Segment Start: Supplied material
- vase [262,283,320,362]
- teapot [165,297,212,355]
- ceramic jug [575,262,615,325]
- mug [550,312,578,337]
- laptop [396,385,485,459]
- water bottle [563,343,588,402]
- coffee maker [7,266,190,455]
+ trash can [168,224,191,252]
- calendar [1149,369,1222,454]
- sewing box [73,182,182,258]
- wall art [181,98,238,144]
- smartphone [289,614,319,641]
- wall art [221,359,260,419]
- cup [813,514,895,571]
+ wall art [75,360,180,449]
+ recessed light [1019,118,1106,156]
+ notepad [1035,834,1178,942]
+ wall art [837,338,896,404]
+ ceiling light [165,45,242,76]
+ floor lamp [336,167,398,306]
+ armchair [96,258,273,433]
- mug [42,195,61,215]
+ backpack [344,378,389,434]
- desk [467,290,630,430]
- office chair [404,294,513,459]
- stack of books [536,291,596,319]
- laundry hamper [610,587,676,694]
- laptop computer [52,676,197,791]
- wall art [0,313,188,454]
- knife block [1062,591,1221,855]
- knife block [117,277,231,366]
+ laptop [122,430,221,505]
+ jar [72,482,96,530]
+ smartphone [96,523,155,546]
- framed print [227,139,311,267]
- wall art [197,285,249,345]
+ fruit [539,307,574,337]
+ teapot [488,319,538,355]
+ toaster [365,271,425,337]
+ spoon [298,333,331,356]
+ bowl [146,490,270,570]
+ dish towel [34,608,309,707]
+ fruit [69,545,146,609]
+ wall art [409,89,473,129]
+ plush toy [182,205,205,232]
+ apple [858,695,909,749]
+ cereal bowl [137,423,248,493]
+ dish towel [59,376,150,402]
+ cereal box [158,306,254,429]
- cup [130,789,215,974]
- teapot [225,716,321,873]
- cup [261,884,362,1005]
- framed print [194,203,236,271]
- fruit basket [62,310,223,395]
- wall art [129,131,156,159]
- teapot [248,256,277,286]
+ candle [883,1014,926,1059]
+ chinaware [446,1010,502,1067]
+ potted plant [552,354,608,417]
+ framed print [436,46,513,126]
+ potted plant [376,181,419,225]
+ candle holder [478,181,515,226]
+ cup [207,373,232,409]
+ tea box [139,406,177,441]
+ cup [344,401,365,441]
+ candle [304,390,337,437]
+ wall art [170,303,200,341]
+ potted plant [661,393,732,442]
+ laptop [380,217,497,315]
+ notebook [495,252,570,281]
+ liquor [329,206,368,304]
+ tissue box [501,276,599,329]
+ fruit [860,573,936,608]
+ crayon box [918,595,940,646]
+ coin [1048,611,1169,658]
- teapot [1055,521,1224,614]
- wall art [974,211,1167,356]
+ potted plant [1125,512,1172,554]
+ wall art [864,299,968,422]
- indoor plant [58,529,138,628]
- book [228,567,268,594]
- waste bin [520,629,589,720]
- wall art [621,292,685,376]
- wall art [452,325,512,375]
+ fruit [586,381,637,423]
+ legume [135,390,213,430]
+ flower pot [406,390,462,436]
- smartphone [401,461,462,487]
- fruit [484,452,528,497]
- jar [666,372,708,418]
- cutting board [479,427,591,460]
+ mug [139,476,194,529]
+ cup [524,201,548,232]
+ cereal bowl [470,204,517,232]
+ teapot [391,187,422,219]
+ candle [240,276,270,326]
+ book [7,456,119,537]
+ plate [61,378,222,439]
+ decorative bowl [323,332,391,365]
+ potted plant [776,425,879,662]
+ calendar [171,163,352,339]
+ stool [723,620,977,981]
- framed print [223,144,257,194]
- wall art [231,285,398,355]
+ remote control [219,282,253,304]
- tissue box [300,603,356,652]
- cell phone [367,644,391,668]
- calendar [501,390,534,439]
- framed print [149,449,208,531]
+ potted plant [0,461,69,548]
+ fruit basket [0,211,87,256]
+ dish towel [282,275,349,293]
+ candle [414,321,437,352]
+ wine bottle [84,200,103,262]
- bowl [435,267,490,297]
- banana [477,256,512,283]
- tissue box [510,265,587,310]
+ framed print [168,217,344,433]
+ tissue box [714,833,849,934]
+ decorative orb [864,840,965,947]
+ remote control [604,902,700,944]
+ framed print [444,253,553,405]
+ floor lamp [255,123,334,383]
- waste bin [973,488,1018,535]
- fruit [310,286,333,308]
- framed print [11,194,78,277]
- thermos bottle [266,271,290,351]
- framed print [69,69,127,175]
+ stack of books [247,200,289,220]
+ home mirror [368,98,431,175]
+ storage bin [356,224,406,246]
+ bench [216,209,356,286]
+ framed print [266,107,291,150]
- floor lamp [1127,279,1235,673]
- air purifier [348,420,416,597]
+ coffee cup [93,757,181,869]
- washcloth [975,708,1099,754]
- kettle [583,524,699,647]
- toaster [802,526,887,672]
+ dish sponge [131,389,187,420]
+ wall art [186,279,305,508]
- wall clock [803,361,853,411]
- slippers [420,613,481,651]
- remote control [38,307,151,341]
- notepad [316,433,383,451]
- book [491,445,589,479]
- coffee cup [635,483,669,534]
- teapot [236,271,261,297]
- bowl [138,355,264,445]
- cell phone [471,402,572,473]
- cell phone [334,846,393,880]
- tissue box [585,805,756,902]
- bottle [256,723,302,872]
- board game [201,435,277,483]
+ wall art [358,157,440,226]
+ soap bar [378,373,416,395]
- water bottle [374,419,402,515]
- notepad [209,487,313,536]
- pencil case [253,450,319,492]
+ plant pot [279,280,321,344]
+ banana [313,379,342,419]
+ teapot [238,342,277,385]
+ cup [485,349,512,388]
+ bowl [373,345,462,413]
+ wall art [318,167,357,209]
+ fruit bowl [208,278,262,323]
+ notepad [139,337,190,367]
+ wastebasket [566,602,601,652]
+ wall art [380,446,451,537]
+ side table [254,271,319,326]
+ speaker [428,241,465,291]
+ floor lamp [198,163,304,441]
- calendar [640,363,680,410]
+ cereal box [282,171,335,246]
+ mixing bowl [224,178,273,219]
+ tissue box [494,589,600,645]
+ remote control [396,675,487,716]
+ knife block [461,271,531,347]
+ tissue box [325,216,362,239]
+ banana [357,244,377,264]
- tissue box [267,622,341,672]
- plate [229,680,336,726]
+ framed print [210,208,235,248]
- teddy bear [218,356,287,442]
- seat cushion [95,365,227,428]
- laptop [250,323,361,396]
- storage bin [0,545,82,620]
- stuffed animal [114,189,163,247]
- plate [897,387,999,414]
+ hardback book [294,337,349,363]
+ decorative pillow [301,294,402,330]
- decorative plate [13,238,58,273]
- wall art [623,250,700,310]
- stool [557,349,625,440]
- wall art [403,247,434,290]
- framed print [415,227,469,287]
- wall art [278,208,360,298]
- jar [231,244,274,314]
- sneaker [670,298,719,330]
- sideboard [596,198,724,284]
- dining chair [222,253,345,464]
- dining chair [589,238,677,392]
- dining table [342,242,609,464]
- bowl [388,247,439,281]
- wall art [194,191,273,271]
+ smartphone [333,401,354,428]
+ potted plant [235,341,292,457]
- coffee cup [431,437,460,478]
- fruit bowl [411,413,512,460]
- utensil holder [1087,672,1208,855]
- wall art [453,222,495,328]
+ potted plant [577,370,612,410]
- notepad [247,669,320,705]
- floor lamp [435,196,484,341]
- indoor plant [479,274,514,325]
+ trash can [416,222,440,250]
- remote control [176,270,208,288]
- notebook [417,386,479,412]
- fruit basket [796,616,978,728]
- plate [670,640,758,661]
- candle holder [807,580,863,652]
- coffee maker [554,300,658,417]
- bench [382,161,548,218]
Segment End: Supplied material
# Exercise requirements
Using the listing above, report each line that mentions the word "plant".

# Reply
+ potted plant [552,354,608,417]
+ potted plant [376,181,419,225]
+ potted plant [661,393,732,442]
+ potted plant [1125,512,1172,554]
- indoor plant [58,529,138,628]
+ potted plant [776,425,879,662]
+ potted plant [0,461,69,548]
+ plant pot [279,280,321,344]
+ potted plant [235,341,292,457]
+ potted plant [577,370,612,410]
- indoor plant [479,274,514,325]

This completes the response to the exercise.